▶ [Exercise brief]
Each line of the entries below that includes "Club" belongs in your answer.

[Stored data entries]

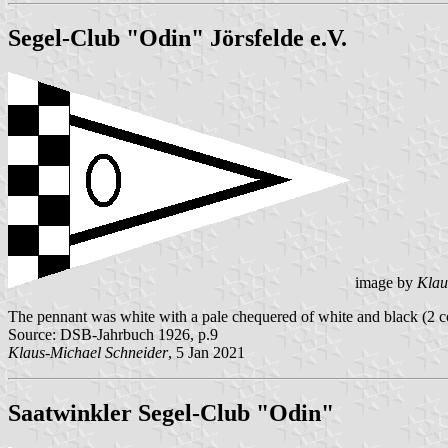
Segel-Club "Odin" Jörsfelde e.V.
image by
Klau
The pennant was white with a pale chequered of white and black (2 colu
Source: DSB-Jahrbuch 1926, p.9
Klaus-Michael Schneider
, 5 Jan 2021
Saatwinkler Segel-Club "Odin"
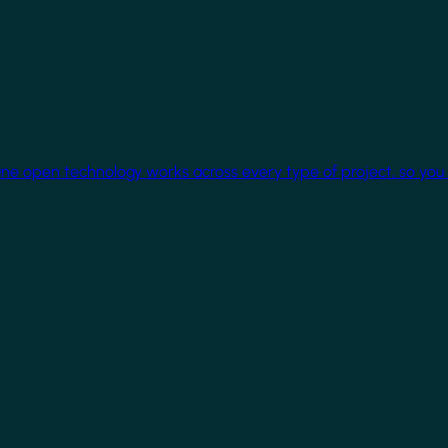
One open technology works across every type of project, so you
* * *
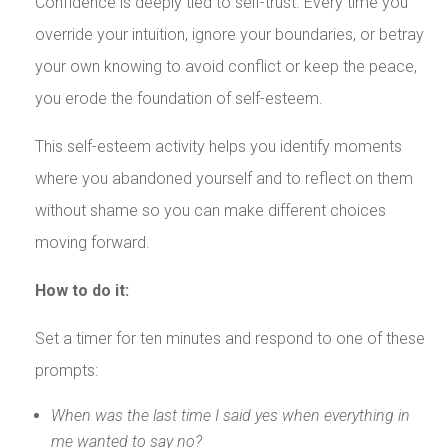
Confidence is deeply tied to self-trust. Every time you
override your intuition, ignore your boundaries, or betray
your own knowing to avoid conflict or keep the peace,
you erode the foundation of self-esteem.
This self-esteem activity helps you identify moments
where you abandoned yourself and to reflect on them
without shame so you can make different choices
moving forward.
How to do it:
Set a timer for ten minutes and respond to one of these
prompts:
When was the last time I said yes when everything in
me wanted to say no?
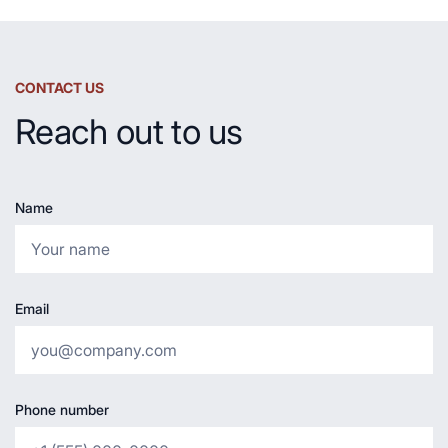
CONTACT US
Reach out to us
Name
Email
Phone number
---
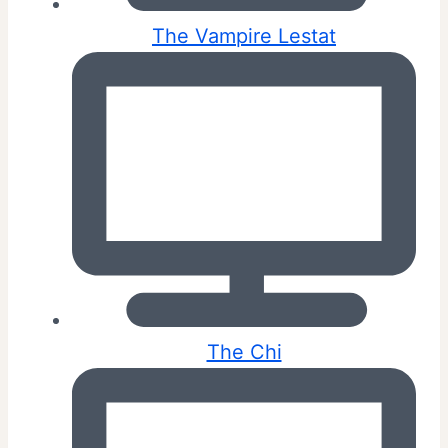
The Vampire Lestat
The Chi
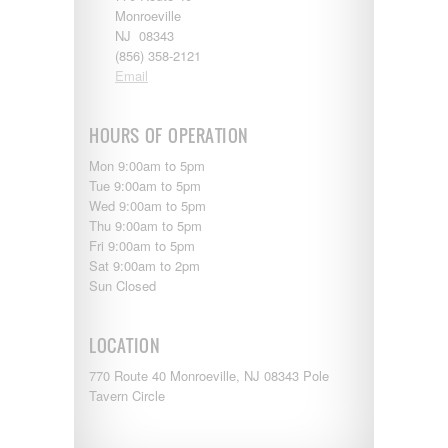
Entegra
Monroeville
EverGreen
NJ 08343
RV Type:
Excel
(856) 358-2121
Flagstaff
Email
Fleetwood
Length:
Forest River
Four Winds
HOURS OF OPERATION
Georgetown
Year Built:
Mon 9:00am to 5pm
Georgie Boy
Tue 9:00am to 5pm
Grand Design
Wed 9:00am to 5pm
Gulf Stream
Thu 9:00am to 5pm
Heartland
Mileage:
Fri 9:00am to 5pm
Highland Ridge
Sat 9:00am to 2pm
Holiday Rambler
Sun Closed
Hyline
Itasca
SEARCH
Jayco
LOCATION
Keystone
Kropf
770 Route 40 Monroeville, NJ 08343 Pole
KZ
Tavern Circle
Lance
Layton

▶ [Exercise output]
Segel-Club "Odin" Jörsfelde e.V.
Saatwinkler Segel-Club "Odin"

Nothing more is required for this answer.